Il y eut, en quelques semaines, plus de 500000 morts. Deux millions de prisonniers furent enfermés pour des années dans des camps de concentration. Des villages entiers furent rayés de la carte: il suffisait pour cela que le chef du village ait appartenu au PKI, ou qu'on ait cru qu'il en faisait partie. Plusieurs vagues de tueries succédèrent encore au grand massacre de 1965. Il y eut aussi pendant des années des procès, qui firent des milliers de morts. En 1990 encore, il y eut des exécutions à ce titre.
Ce bain de sang montrait l'échec de la politique du PKI, une politique nationaliste de soutien à un gouvernement soi-disant progressiste et non aligné.
Car depuis 1951, le PKI s'était mis à la remorque du président nationaliste Sukarno et du Parti National Indonésien (PNI) que celui-ci avait créé en 1927, au lendemain d'une première destruction du PKI par les autorités coloniales hollandaises. Le PKI avait une seconde fois été réduit à presque rien en 1949, par Sukarno cette fois.

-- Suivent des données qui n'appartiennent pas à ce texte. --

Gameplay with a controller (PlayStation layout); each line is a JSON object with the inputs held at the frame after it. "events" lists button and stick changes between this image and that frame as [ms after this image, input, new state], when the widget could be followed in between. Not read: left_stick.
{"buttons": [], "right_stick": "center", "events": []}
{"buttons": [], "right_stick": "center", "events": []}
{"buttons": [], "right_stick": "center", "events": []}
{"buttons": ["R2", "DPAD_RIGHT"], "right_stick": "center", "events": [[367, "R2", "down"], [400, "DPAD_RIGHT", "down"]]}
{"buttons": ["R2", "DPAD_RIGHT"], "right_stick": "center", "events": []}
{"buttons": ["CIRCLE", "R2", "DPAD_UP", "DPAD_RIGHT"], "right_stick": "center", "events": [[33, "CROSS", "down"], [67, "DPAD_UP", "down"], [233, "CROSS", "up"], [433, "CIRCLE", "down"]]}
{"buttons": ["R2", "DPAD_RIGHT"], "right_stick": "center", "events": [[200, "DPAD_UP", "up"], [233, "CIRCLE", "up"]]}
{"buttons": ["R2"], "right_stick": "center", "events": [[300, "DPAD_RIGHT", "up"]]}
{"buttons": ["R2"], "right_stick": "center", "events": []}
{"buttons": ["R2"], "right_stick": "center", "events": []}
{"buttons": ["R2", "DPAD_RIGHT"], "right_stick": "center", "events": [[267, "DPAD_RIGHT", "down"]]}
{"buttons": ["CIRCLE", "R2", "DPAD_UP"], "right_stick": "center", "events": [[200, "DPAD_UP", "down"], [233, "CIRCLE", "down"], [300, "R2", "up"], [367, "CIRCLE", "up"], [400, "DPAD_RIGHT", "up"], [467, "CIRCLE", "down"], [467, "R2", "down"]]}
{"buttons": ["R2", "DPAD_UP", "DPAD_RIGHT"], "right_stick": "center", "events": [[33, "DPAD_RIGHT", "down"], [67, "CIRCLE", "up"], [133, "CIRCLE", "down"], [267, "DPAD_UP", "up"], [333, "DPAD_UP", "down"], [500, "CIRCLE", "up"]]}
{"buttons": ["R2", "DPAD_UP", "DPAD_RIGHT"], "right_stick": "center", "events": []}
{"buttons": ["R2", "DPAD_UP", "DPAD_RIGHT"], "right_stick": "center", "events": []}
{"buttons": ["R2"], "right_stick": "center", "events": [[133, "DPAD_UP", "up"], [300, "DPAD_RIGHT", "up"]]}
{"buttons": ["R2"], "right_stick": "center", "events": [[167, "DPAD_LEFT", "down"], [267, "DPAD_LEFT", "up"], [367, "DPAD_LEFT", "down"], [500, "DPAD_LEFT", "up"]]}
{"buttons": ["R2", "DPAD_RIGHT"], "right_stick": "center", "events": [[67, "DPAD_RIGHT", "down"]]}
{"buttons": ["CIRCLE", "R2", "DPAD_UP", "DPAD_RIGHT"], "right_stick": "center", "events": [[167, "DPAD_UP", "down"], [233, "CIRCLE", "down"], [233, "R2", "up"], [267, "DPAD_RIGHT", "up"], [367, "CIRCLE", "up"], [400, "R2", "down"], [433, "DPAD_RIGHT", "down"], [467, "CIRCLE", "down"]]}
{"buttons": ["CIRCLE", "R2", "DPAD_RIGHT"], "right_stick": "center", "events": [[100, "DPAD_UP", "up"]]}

Dans le sillage de Sukarno, le PKI connut un succès croissant. Il faisait contrepoids aux forces conservatrices et aux propriétaires terriens, enracinés en particulier dans la communauté musulmane majoritaire dans le pays. Il donnait au président Sukarno une assise dans les syndicats et la classe ouvrière, importante dans les plantations et dans les secteurs du pétrole et du caoutchouc. Il lui permettait aussi de résister aux pressions pro-occidentales de l'armée et d'affirmer sa stature de leader «non aligné».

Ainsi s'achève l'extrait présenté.